Begini Pandangan Saya Terkait Film Dear David....
Berbagai pandangan tentang film ini membanjiri sosial media. Tak tanggung-tanggung, ada yang memberi rating sangat buruk, namun adapula yang memberi rating sangat bagus.
Perlu diingat, ada beberapa part yang sepertinya terabaikan oleh sebagian penonton. Salah satunya adalah cerita fiksi Laras yang penuh gairah. Sebenarnya, isu yang diangkat sangat relate dengan keadaan masa kini. Kita dapat dengan mudah mendapatkan cerita dewasa yang tersedia gratis di berbagai platform menulis. Fatalnya adalah jika cerita-cerita tersebut dibaca oleh anak yang belum pantas untuk membacanya. Anak yang masih belum bisa membedakan mana yang benar dan salah. Anak juga cenderung masih memiliki dunia fantasinya sendiri. Tidak menutup kemungkinan ia akan membuat fantasi dari bahan bacaannya. Karena pada dasarnya dia masih tidak mengerti akan apa yang ia baca. Parahnya lagi karena rasa penasaran yang tinggi membuat sang anak mempraktikkannya tanpa berpikir panjang.
Laras sang penulis cerita fantasi tersebut juga turut memikirkan hal tersebut. Terlihat bahwa tulisannya hanya bisa diakses oleh dirinya sendiri atau bersifat private. Namun atas keteledorannya karena menggunakan komputer sekolah untuk menulis fantasi yang membuat akun blog cerita fantasinya gagal ter-log out.
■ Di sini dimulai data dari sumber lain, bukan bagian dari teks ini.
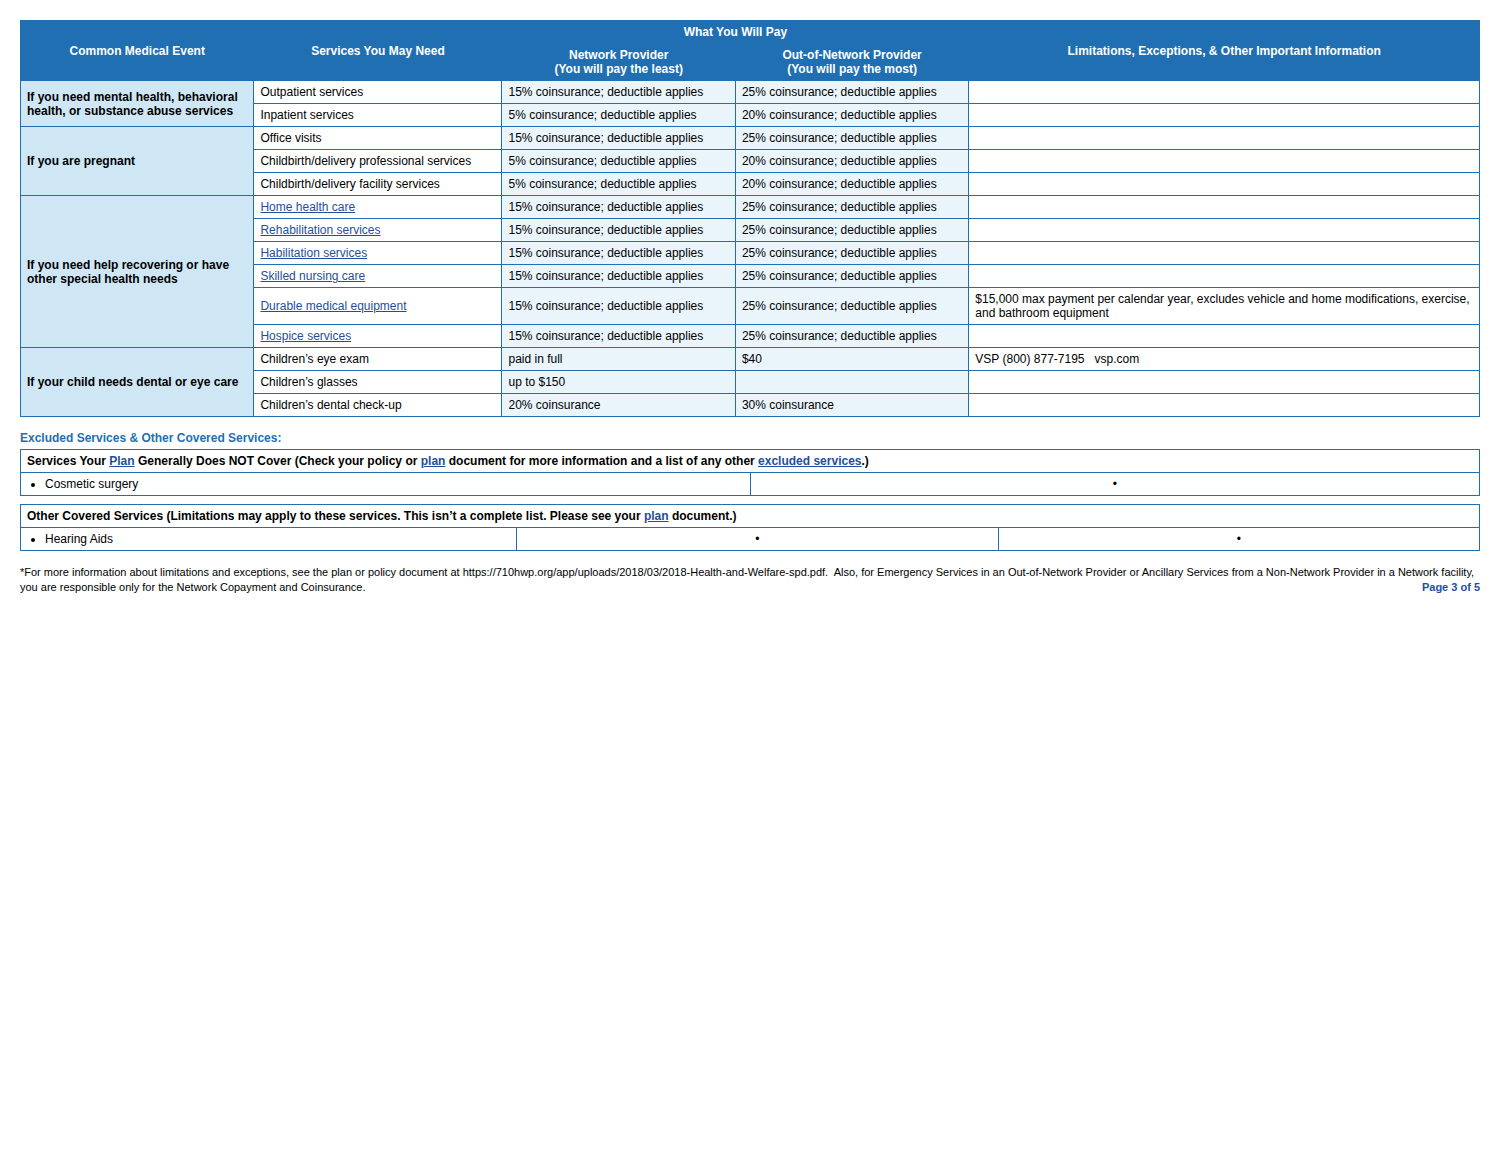| Common Medical Event | Services You May Need | What You Will Pay | Limitations, Exceptions, & Other Important Information |
| --- | --- | --- | --- |
| Network Provider (You will pay the least) | Out-of-Network Provider (You will pay the most) |
| If you need mental health, behavioral health, or substance abuse services | Outpatient services | 15% coinsurance; deductible applies | 25% coinsurance; deductible applies | |
| Inpatient services | 5% coinsurance; deductible applies | 20% coinsurance; deductible applies | |
| If you are pregnant | Office visits | 15% coinsurance; deductible applies | 25% coinsurance; deductible applies | |
| Childbirth/delivery professional services | 5% coinsurance; deductible applies | 20% coinsurance; deductible applies | |
| Childbirth/delivery facility services | 5% coinsurance; deductible applies | 20% coinsurance; deductible applies | |
| If you need help recovering or have other special health needs | Home health care | 15% coinsurance; deductible applies | 25% coinsurance; deductible applies | |
| Rehabilitation services | 15% coinsurance; deductible applies | 25% coinsurance; deductible applies | |
| Habilitation services | 15% coinsurance; deductible applies | 25% coinsurance; deductible applies | |
| Skilled nursing care | 15% coinsurance; deductible applies | 25% coinsurance; deductible applies | |
| Durable medical equipment | 15% coinsurance; deductible applies | 25% coinsurance; deductible applies | $15,000 max payment per calendar year, excludes vehicle and home modifications, exercise, and bathroom equipment |
| Hospice services | 15% coinsurance; deductible applies | 25% coinsurance; deductible applies | |
| If your child needs dental or eye care | Children’s eye exam | paid in full | $40 | VSP (800) 877-7195 vsp.com |
| Children’s glasses | up to $150 | | |
| Children’s dental check-up | 20% coinsurance | 30% coinsurance | |
Excluded Services & Other Covered Services:
| Services Your Plan Generally Does NOT Cover (Check your policy or plan document for more information and a list of any other excluded services .) |
| --- |
| Cosmetic surgery | • |
| Other Covered Services (Limitations may apply to these services. This isn’t a complete list. Please see your plan document.) |
| --- |
| Hearing Aids | • | • |
*For more information about limitations and exceptions, see the plan or policy document at https://710hwp.org/app/uploads/2018/03/2018-Health-and-Welfare-spd.pdf. Also, for Emergency Services in an Out-of-Network Provider or Ancillary Services from a Non-Network Provider in a Network facility, you are responsible only for the Network Copayment and Coinsurance. Page 3 of 5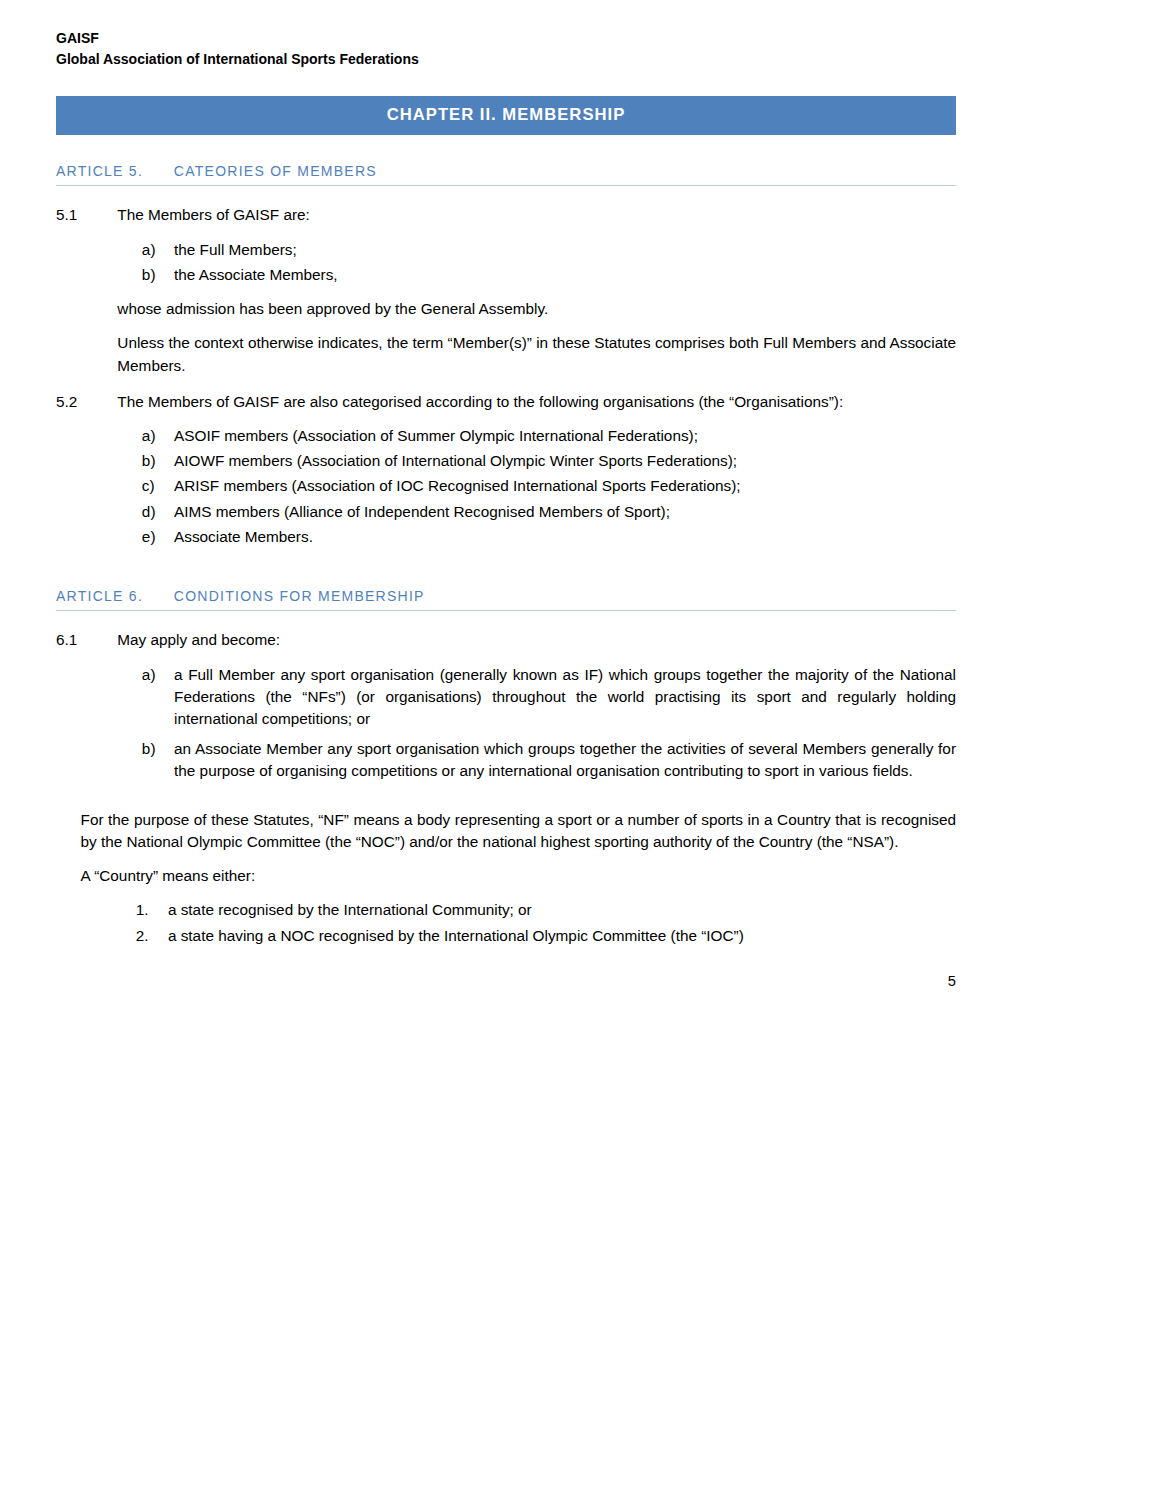GAISF
Global Association of International Sports Federations
CHAPTER II. MEMBERSHIP
ARTICLE 5. CATEORIES OF MEMBERS
5.1
The Members of GAISF are:
the Full Members;
the Associate Members,
whose admission has been approved by the General Assembly.
Unless the context otherwise indicates, the term “Member(s)” in these Statutes comprises both Full Members and Associate Members.
5.2
The Members of GAISF are also categorised according to the following organisations (the “Organisations”):
ASOIF members (Association of Summer Olympic International Federations);
AIOWF members (Association of International Olympic Winter Sports Federations);
ARISF members (Association of IOC Recognised International Sports Federations);
AIMS members (Alliance of Independent Recognised Members of Sport);
Associate Members.
ARTICLE 6. CONDITIONS FOR MEMBERSHIP
6.1
May apply and become:
a Full Member any sport organisation (generally known as IF) which groups together the majority of the National Federations (the “NFs”) (or organisations) throughout the world practising its sport and regularly holding international competitions; or
an Associate Member any sport organisation which groups together the activities of several Members generally for the purpose of organising competitions or any international organisation contributing to sport in various fields.
For the purpose of these Statutes, “NF” means a body representing a sport or a number of sports in a Country that is recognised by the National Olympic Committee (the “NOC”) and/or the national highest sporting authority of the Country (the “NSA”).
A “Country” means either:
a state recognised by the International Community; or
a state having a NOC recognised by the International Olympic Committee (the “IOC”)
5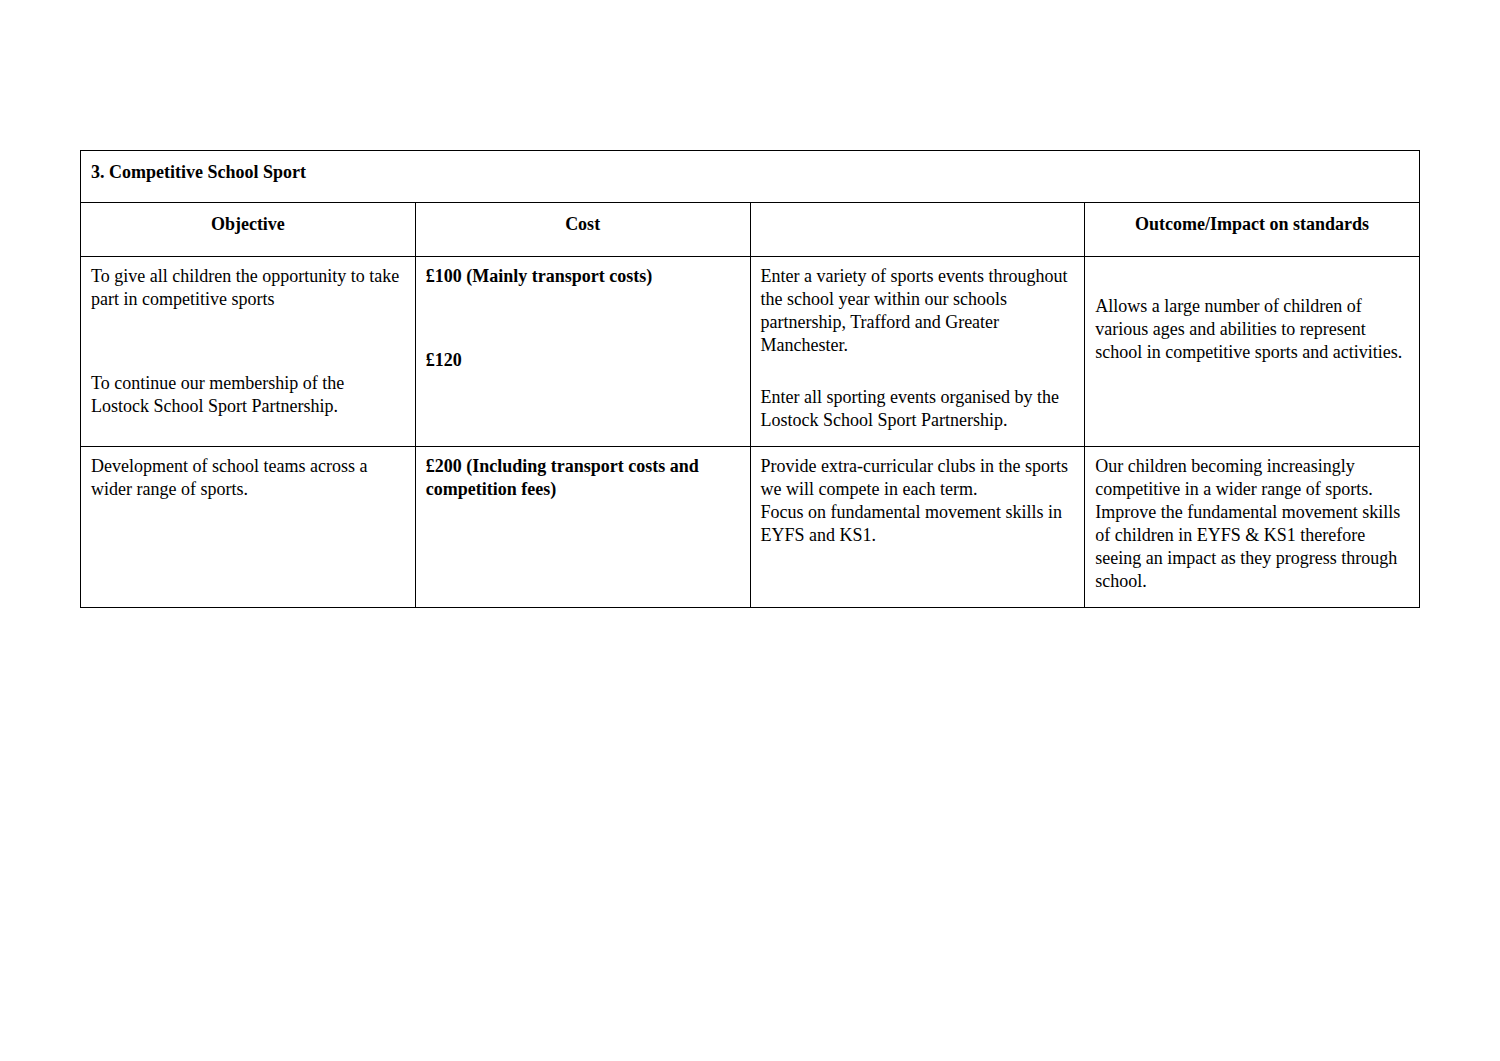| 3. Competitive School Sport |
| Objective | Cost | | Outcome/Impact on standards |
| To give all children the opportunity to take part in competitive sports To continue our membership of the Lostock School Sport Partnership. | £100 (Mainly transport costs) £120 | Enter a variety of sports events throughout the school year within our schools partnership, Trafford and Greater Manchester. Enter all sporting events organised by the Lostock School Sport Partnership. | Allows a large number of children of various ages and abilities to represent school in competitive sports and activities. |
| Development of school teams across a wider range of sports. | £200 (Including transport costs and competition fees) | Provide extra-curricular clubs in the sports we will compete in each term. Focus on fundamental movement skills in EYFS and KS1. | Our children becoming increasingly competitive in a wider range of sports. Improve the fundamental movement skills of children in EYFS & KS1 therefore seeing an impact as they progress through school. |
David yang menjadi objek fantasi Laras memberikan respons yang terlihat biasa saja. Sepertinya dari awal David sudah tahu bahwa Laras menyimpan hati untuknya. Terlebih lagi usai dirinya menelaah cerita fantasi tersebut, ternyata ada kesamaan dengan beberapa periswtiwa antara dirinya dengan Laras. David hanya emosi sesaat saat menegur Laras akan tulisannya. Lalu semuanya berlalu begitu saja usai adanya kesepakatan bahwa Laras akan membantu David dekat dengan Dilla yang merupakan mantan sahabatnya.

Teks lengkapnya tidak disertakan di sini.